What the task asks
Please copy, exactly as written, the span from the first line below to the line that contains "X396740Y189400D02*", including both, and skip the pictures.

Given information
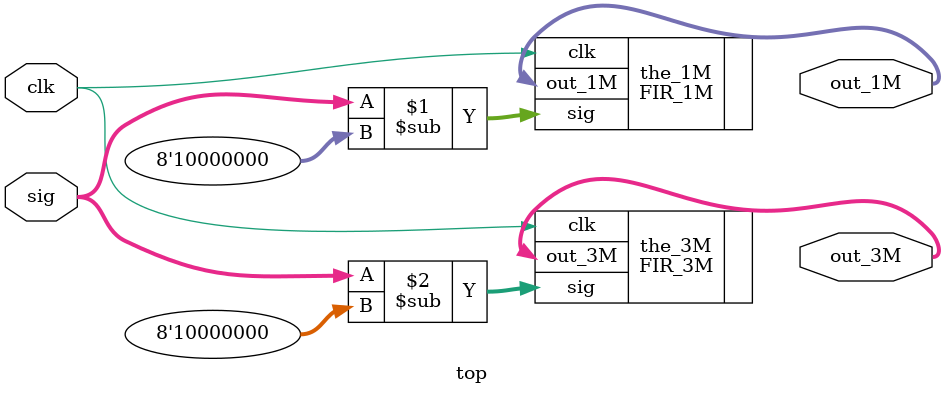
<source format=v>

module top(
	input clk,
 	input  [7:0] sig,
	output  signed [7:0] out_1M, out_3M//, out_1M_l,
//	output signed [15:0] out_3M_l, out_3M_h
);


 FIR_1M the_1M(
	.clk(clk),
 	.sig(sig-8'd128),
	.out_1M(out_1M)
);

FIR_3M the_3M(
	.clk(clk),
 	.sig(sig-8'd128),
	.out_3M(out_3M)
);


endmodule 
</source>
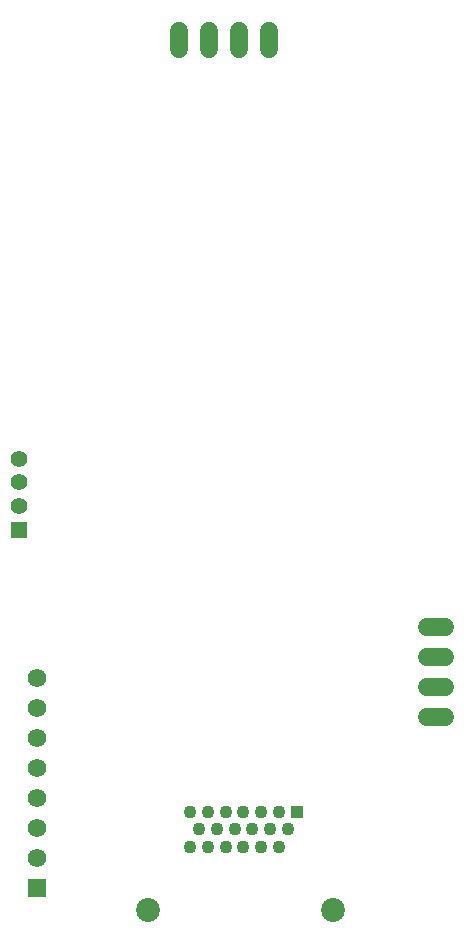
<source format=gbr>
G04 EAGLE Gerber RS-274X export*
G75*
%MOMM*%
%FSLAX34Y34*%
%LPD*%
%INTop Copper*%
%IPPOS*%
%AMOC8*
5,1,8,0,0,1.08239X$1,22.5*%
G01*
G04 Define Apertures*
%ADD10C,1.524000*%
%ADD11C,1.088000*%
%ADD12C,2.025000*%
%ADD13R,1.088000X1.088000*%
%ADD14R,1.560000X1.560000*%
%ADD15C,1.560000*%
%ADD16R,1.408000X1.408000*%
%ADD17C,1.408000*%
D10*
X396740Y189400D02*
X381500Y189400D01*
X381500Y214800D02*
X396740Y214800D01*
X396740Y240200D02*
X381500Y240200D01*
X381500Y265600D02*
X396740Y265600D01*
D11*
X226434Y79570D03*
X241434Y79570D03*
X256434Y79570D03*
X211434Y79570D03*
X196434Y79570D03*
X181434Y79570D03*
X233934Y94570D03*
X248934Y94570D03*
X263934Y94570D03*
X218934Y94570D03*
X203934Y94570D03*
X188934Y94570D03*
X226434Y109570D03*
X241434Y109570D03*
X256434Y109570D03*
X211434Y109570D03*
X196434Y109570D03*
X181434Y109570D03*
D12*
X145434Y26570D03*
X302434Y26570D03*
D13*
X271434Y109570D03*
D14*
X51860Y44700D03*
D15*
X51860Y70100D03*
X51860Y95500D03*
X51860Y120900D03*
X51860Y146300D03*
X51860Y171700D03*
X51860Y197100D03*
X51860Y222500D03*
D10*
X172100Y754880D02*
X172100Y770120D01*
X197500Y770120D02*
X197500Y754880D01*
X222900Y754880D02*
X222900Y770120D01*
X248300Y770120D02*
X248300Y754880D01*
D16*
X36800Y348300D03*
D17*
X36800Y368300D03*
X36800Y388300D03*
X36800Y408300D03*
M02*

</source>
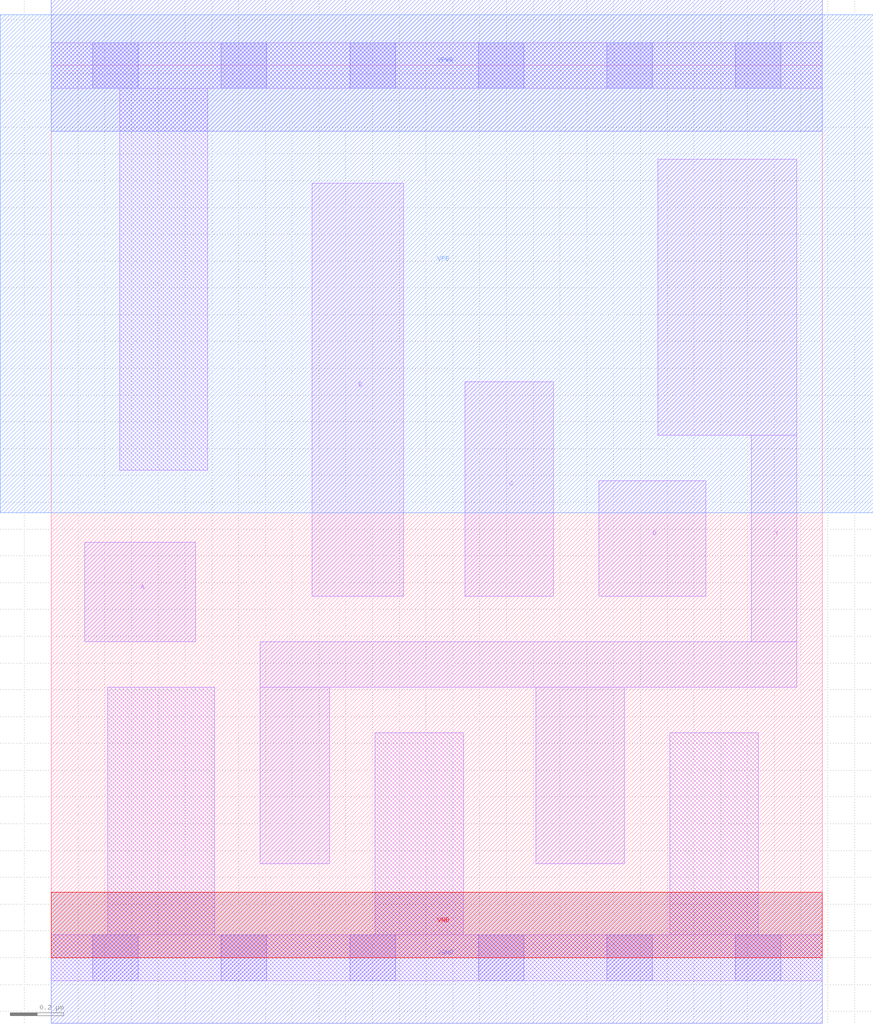
<source format=lef>
# Copyright 2020 The SkyWater PDK Authors
#
# Licensed under the Apache License, Version 2.0 (the "License");
# you may not use this file except in compliance with the License.
# You may obtain a copy of the License at
#
#     https://www.apache.org/licenses/LICENSE-2.0
#
# Unless required by applicable law or agreed to in writing, software
# distributed under the License is distributed on an "AS IS" BASIS,
# WITHOUT WARRANTIES OR CONDITIONS OF ANY KIND, either express or implied.
# See the License for the specific language governing permissions and
# limitations under the License.
#
# SPDX-License-Identifier: Apache-2.0

VERSION 5.7 ;
  NOWIREEXTENSIONATPIN ON ;
  DIVIDERCHAR "/" ;
  BUSBITCHARS "[]" ;
MACRO sky130_fd_sc_ls__nor4_1
  CLASS CORE ;
  FOREIGN sky130_fd_sc_ls__nor4_1 ;
  ORIGIN  0.000000  0.000000 ;
  SIZE  2.880000 BY  3.330000 ;
  SYMMETRY X Y ;
  SITE unit ;
  PIN A
    ANTENNAGATEAREA  0.279000 ;
    DIRECTION INPUT ;
    USE SIGNAL ;
    PORT
      LAYER li1 ;
        RECT 0.125000 1.180000 0.540000 1.550000 ;
    END
  END A
  PIN B
    ANTENNAGATEAREA  0.279000 ;
    DIRECTION INPUT ;
    USE SIGNAL ;
    PORT
      LAYER li1 ;
        RECT 0.975000 1.350000 1.315000 2.890000 ;
    END
  END B
  PIN C
    ANTENNAGATEAREA  0.279000 ;
    DIRECTION INPUT ;
    USE SIGNAL ;
    PORT
      LAYER li1 ;
        RECT 1.545000 1.350000 1.875000 2.150000 ;
    END
  END C
  PIN D
    ANTENNAGATEAREA  0.279000 ;
    DIRECTION INPUT ;
    USE SIGNAL ;
    PORT
      LAYER li1 ;
        RECT 2.045000 1.350000 2.445000 1.780000 ;
    END
  END D
  PIN VNB
    PORT
      LAYER pwell ;
        RECT 0.000000 0.000000 2.880000 0.245000 ;
    END
  END VNB
  PIN VPB
    PORT
      LAYER nwell ;
        RECT -0.190000 1.660000 3.070000 3.520000 ;
    END
  END VPB
  PIN Y
    ANTENNADIFFAREA  0.744800 ;
    DIRECTION OUTPUT ;
    USE SIGNAL ;
    PORT
      LAYER li1 ;
        RECT 0.780000 0.350000 1.040000 1.010000 ;
        RECT 0.780000 1.010000 2.785000 1.180000 ;
        RECT 1.810000 0.350000 2.140000 1.010000 ;
        RECT 2.265000 1.950000 2.785000 2.980000 ;
        RECT 2.615000 1.180000 2.785000 1.950000 ;
    END
  END Y
  PIN VGND
    DIRECTION INOUT ;
    SHAPE ABUTMENT ;
    USE GROUND ;
    PORT
      LAYER met1 ;
        RECT 0.000000 -0.245000 2.880000 0.245000 ;
    END
  END VGND
  PIN VPWR
    DIRECTION INOUT ;
    SHAPE ABUTMENT ;
    USE POWER ;
    PORT
      LAYER met1 ;
        RECT 0.000000 3.085000 2.880000 3.575000 ;
    END
  END VPWR
  OBS
    LAYER li1 ;
      RECT 0.000000 -0.085000 2.880000 0.085000 ;
      RECT 0.000000  3.245000 2.880000 3.415000 ;
      RECT 0.210000  0.085000 0.610000 1.010000 ;
      RECT 0.255000  1.820000 0.585000 3.245000 ;
      RECT 1.210000  0.085000 1.540000 0.840000 ;
      RECT 2.310000  0.085000 2.640000 0.840000 ;
    LAYER mcon ;
      RECT 0.155000 -0.085000 0.325000 0.085000 ;
      RECT 0.155000  3.245000 0.325000 3.415000 ;
      RECT 0.635000 -0.085000 0.805000 0.085000 ;
      RECT 0.635000  3.245000 0.805000 3.415000 ;
      RECT 1.115000 -0.085000 1.285000 0.085000 ;
      RECT 1.115000  3.245000 1.285000 3.415000 ;
      RECT 1.595000 -0.085000 1.765000 0.085000 ;
      RECT 1.595000  3.245000 1.765000 3.415000 ;
      RECT 2.075000 -0.085000 2.245000 0.085000 ;
      RECT 2.075000  3.245000 2.245000 3.415000 ;
      RECT 2.555000 -0.085000 2.725000 0.085000 ;
      RECT 2.555000  3.245000 2.725000 3.415000 ;
  END
END sky130_fd_sc_ls__nor4_1
END LIBRARY

</source>
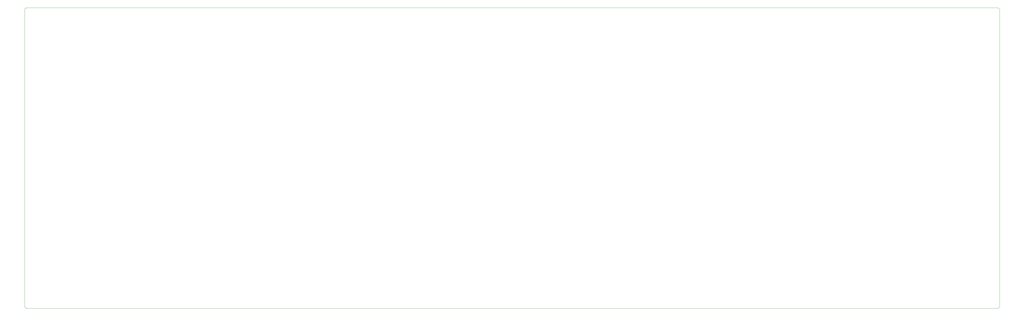
<source format=gm1>
G04 #@! TF.GenerationSoftware,KiCad,Pcbnew,(6.0.5)*
G04 #@! TF.CreationDate,2023-06-30T16:23:22+09:00*
G04 #@! TF.ProjectId,Varanidae,56617261-6e69-4646-9165-2e6b69636164,rev?*
G04 #@! TF.SameCoordinates,Original*
G04 #@! TF.FileFunction,Profile,NP*
%FSLAX46Y46*%
G04 Gerber Fmt 4.6, Leading zero omitted, Abs format (unit mm)*
G04 Created by KiCad (PCBNEW (6.0.5)) date 2023-06-30 16:23:22*
%MOMM*%
%LPD*%
G01*
G04 APERTURE LIST*
%ADD10C,0.100000*%
G04 APERTURE END LIST*
D10*
X18118114Y-88968099D02*
X401881333Y-88968099D01*
X401881333Y-208032228D02*
X18118114Y-208032228D01*
X17118174Y-89968039D02*
X17123361Y-89866170D01*
X17138581Y-89767159D01*
X17179101Y-89625123D01*
X17239312Y-89492401D01*
X17317485Y-89370722D01*
X17411890Y-89261815D01*
X17520797Y-89167410D01*
X17642476Y-89089237D01*
X17775198Y-89029026D01*
X17917234Y-88988506D01*
X18016245Y-88973286D01*
X18118114Y-88968099D01*
X18118114Y-208032228D02*
X18016245Y-208027040D01*
X17917234Y-208011820D01*
X17775198Y-207971298D01*
X17642476Y-207911083D01*
X17520797Y-207832904D01*
X17411890Y-207738490D01*
X17317485Y-207629568D01*
X17239312Y-207507869D01*
X17179101Y-207375121D01*
X17138581Y-207233051D01*
X17123361Y-207134014D01*
X17118174Y-207032116D01*
X401881333Y-88968099D02*
X401983231Y-88973286D01*
X402082268Y-88988506D01*
X402224338Y-89029026D01*
X402357086Y-89089237D01*
X402478785Y-89167410D01*
X402587707Y-89261815D01*
X402682121Y-89370722D01*
X402760300Y-89492401D01*
X402820515Y-89625123D01*
X402861037Y-89767159D01*
X402876257Y-89866170D01*
X402881445Y-89968039D01*
X17118174Y-207032116D02*
X17118174Y-89968039D01*
X402881445Y-207032116D02*
X402876257Y-207134014D01*
X402861037Y-207233051D01*
X402820515Y-207375121D01*
X402760300Y-207507869D01*
X402682121Y-207629568D01*
X402587707Y-207738490D01*
X402478785Y-207832904D01*
X402357086Y-207911083D01*
X402224338Y-207971298D01*
X402082268Y-208011820D01*
X401983231Y-208027040D01*
X401881333Y-208032228D01*
X402881445Y-89968039D02*
X402881445Y-207032116D01*
M02*

</source>
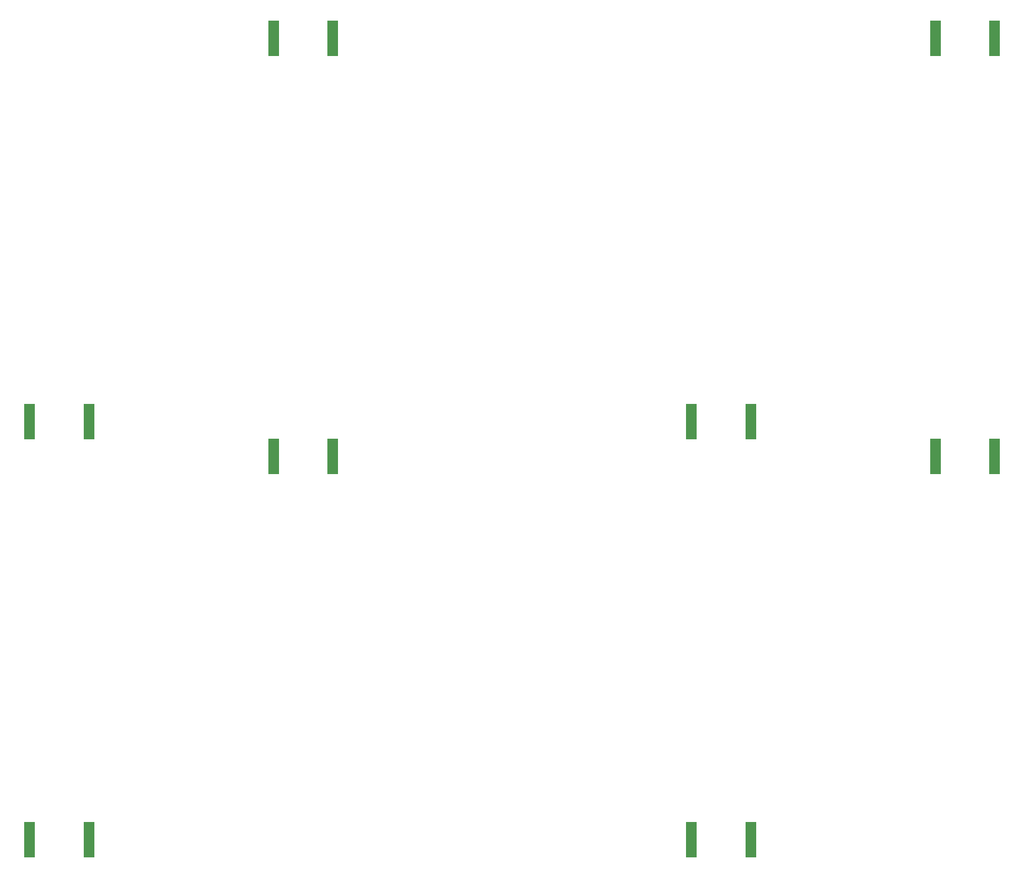
<source format=gbr>
G04 #@! TF.GenerationSoftware,KiCad,Pcbnew,(5.1.5)-3*
G04 #@! TF.CreationDate,2020-03-10T14:16:06+00:00*
G04 #@! TF.ProjectId,led_board,6c65645f-626f-4617-9264-2e6b69636164,rev?*
G04 #@! TF.SameCoordinates,Original*
G04 #@! TF.FileFunction,Paste,Bot*
G04 #@! TF.FilePolarity,Positive*
%FSLAX46Y46*%
G04 Gerber Fmt 4.6, Leading zero omitted, Abs format (unit mm)*
G04 Created by KiCad (PCBNEW (5.1.5)-3) date 2020-03-10 14:16:06*
%MOMM*%
%LPD*%
G04 APERTURE LIST*
%ADD10R,1.500000X5.080000*%
G04 APERTURE END LIST*
D10*
X183250000Y-90000000D03*
X191750000Y-90000000D03*
X156750000Y-145000000D03*
X148250000Y-145000000D03*
X88250000Y-90000000D03*
X96750000Y-90000000D03*
X61750000Y-145000000D03*
X53250000Y-145000000D03*
X183250000Y-30000000D03*
X191750000Y-30000000D03*
X156750000Y-85000000D03*
X148250000Y-85000000D03*
X88250000Y-30000000D03*
X96750000Y-30000000D03*
X61750000Y-85000000D03*
X53250000Y-85000000D03*
M02*

</source>
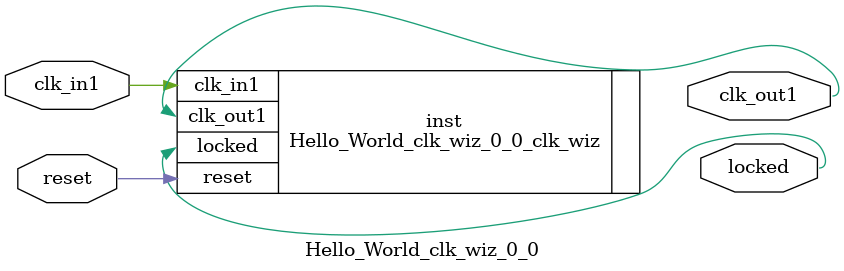
<source format=v>


`timescale 1ps/1ps

(* CORE_GENERATION_INFO = "Hello_World_clk_wiz_0_0,clk_wiz_v6_0_6_0_0,{component_name=Hello_World_clk_wiz_0_0,use_phase_alignment=true,use_min_o_jitter=false,use_max_i_jitter=false,use_dyn_phase_shift=false,use_inclk_switchover=false,use_dyn_reconfig=false,enable_axi=0,feedback_source=FDBK_AUTO,PRIMITIVE=MMCM,num_out_clk=1,clkin1_period=10.000,clkin2_period=10.000,use_power_down=false,use_reset=true,use_locked=true,use_inclk_stopped=false,feedback_type=SINGLE,CLOCK_MGR_TYPE=NA,manual_override=false}" *)

module Hello_World_clk_wiz_0_0 
 (
  // Clock out ports
  output        clk_out1,
  // Status and control signals
  input         reset,
  output        locked,
 // Clock in ports
  input         clk_in1
 );

  Hello_World_clk_wiz_0_0_clk_wiz inst
  (
  // Clock out ports  
  .clk_out1(clk_out1),
  // Status and control signals               
  .reset(reset), 
  .locked(locked),
 // Clock in ports
  .clk_in1(clk_in1)
  );

endmodule

</source>
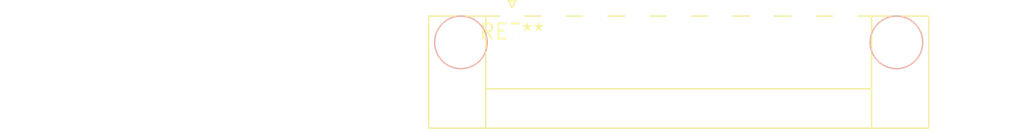
<source format=kicad_pcb>
(kicad_pcb (version 20240108) (generator pcbnew)

  (general
    (thickness 1.6)
  )

  (paper "A4")
  (layers
    (0 "F.Cu" signal)
    (31 "B.Cu" signal)
    (32 "B.Adhes" user "B.Adhesive")
    (33 "F.Adhes" user "F.Adhesive")
    (34 "B.Paste" user)
    (35 "F.Paste" user)
    (36 "B.SilkS" user "B.Silkscreen")
    (37 "F.SilkS" user "F.Silkscreen")
    (38 "B.Mask" user)
    (39 "F.Mask" user)
    (40 "Dwgs.User" user "User.Drawings")
    (41 "Cmts.User" user "User.Comments")
    (42 "Eco1.User" user "User.Eco1")
    (43 "Eco2.User" user "User.Eco2")
    (44 "Edge.Cuts" user)
    (45 "Margin" user)
    (46 "B.CrtYd" user "B.Courtyard")
    (47 "F.CrtYd" user "F.Courtyard")
    (48 "B.Fab" user)
    (49 "F.Fab" user)
    (50 "User.1" user)
    (51 "User.2" user)
    (52 "User.3" user)
    (53 "User.4" user)
    (54 "User.5" user)
    (55 "User.6" user)
    (56 "User.7" user)
    (57 "User.8" user)
    (58 "User.9" user)
  )

  (setup
    (pad_to_mask_clearance 0)
    (pcbplotparams
      (layerselection 0x00010fc_ffffffff)
      (plot_on_all_layers_selection 0x0000000_00000000)
      (disableapertmacros false)
      (usegerberextensions false)
      (usegerberattributes false)
      (usegerberadvancedattributes false)
      (creategerberjobfile false)
      (dashed_line_dash_ratio 12.000000)
      (dashed_line_gap_ratio 3.000000)
      (svgprecision 4)
      (plotframeref false)
      (viasonmask false)
      (mode 1)
      (useauxorigin false)
      (hpglpennumber 1)
      (hpglpenspeed 20)
      (hpglpendiameter 15.000000)
      (dxfpolygonmode false)
      (dxfimperialunits false)
      (dxfusepcbnewfont false)
      (psnegative false)
      (psa4output false)
      (plotreference false)
      (plotvalue false)
      (plotinvisibletext false)
      (sketchpadsonfab false)
      (subtractmaskfromsilk false)
      (outputformat 1)
      (mirror false)
      (drillshape 1)
      (scaleselection 1)
      (outputdirectory "")
    )
  )

  (net 0 "")

  (footprint "PhoenixContact_MC_1,5_9-GF-3.5_1x09_P3.50mm_Horizontal_ThreadedFlange_MountHole" (layer "F.Cu") (at 0 0))

)

</source>
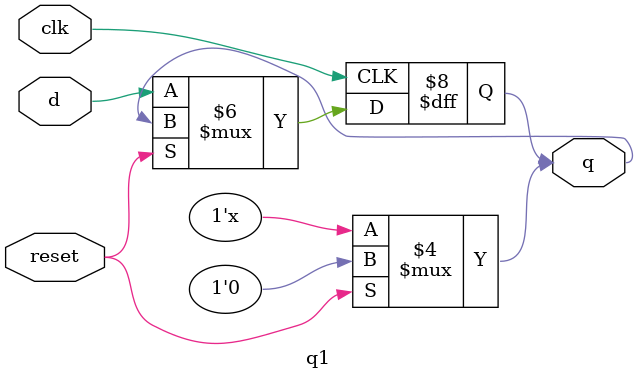
<source format=v>
module q1(d,clk,reset,q);
 input d,clk,reset;
 output reg q;
 always @(posedge clk)
        if (!reset)
            q <= d;
    always @(reset)
        if (reset)
            q <= 0;

endmodule
 
 

</source>
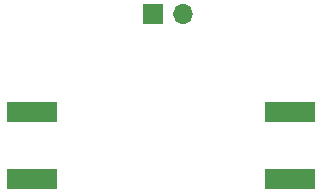
<source format=gbr>
%TF.GenerationSoftware,KiCad,Pcbnew,(5.1.9)-1*%
%TF.CreationDate,2021-03-17T20:36:52-04:00*%
%TF.ProjectId,VVA_Macom,5656415f-4d61-4636-9f6d-2e6b69636164,rev?*%
%TF.SameCoordinates,Original*%
%TF.FileFunction,Soldermask,Bot*%
%TF.FilePolarity,Negative*%
%FSLAX46Y46*%
G04 Gerber Fmt 4.6, Leading zero omitted, Abs format (unit mm)*
G04 Created by KiCad (PCBNEW (5.1.9)-1) date 2021-03-17 20:36:52*
%MOMM*%
%LPD*%
G01*
G04 APERTURE LIST*
%ADD10R,4.200000X1.750000*%
%ADD11O,1.700000X1.700000*%
%ADD12R,1.700000X1.700000*%
G04 APERTURE END LIST*
D10*
%TO.C,Jout1*%
X155425800Y-80817200D03*
X155425800Y-86467200D03*
%TD*%
%TO.C,JIn1*%
X133600800Y-86467200D03*
X133600800Y-80817200D03*
%TD*%
D11*
%TO.C,JPower1*%
X146329400Y-72517000D03*
D12*
X143789400Y-72517000D03*
%TD*%
M02*

</source>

Solution for this exercise
<source format=v>

module top(
	input clk,
 	input  [7:0] sig,
	output  signed [7:0] out_1M, out_3M//, out_1M_l,
//	output signed [15:0] out_3M_l, out_3M_h
);


 FIR_1M the_1M(
	.clk(clk),
 	.sig(sig-8'd128),
	.out_1M(out_1M)
);

FIR_3M the_3M(
	.clk(clk),
 	.sig(sig-8'd128),
	.out_3M(out_3M)
);


endmodule 
</source>
<source format=gbr>
G04 EAGLE Gerber RS-274X export*
G75*
%MOMM*%
%FSLAX34Y34*%
%LPD*%
%INTop Copper*%
%IPPOS*%
%AMOC8*
5,1,8,0,0,1.08239X$1,22.5*%
G01*
G04 Define Apertures*
%ADD10C,1.524000*%
%ADD11C,1.088000*%
%ADD12C,2.025000*%
%ADD13R,1.088000X1.088000*%
%ADD14R,1.560000X1.560000*%
%ADD15C,1.560000*%
%ADD16R,1.408000X1.408000*%
%ADD17C,1.408000*%
D10*
X396740Y189400D02*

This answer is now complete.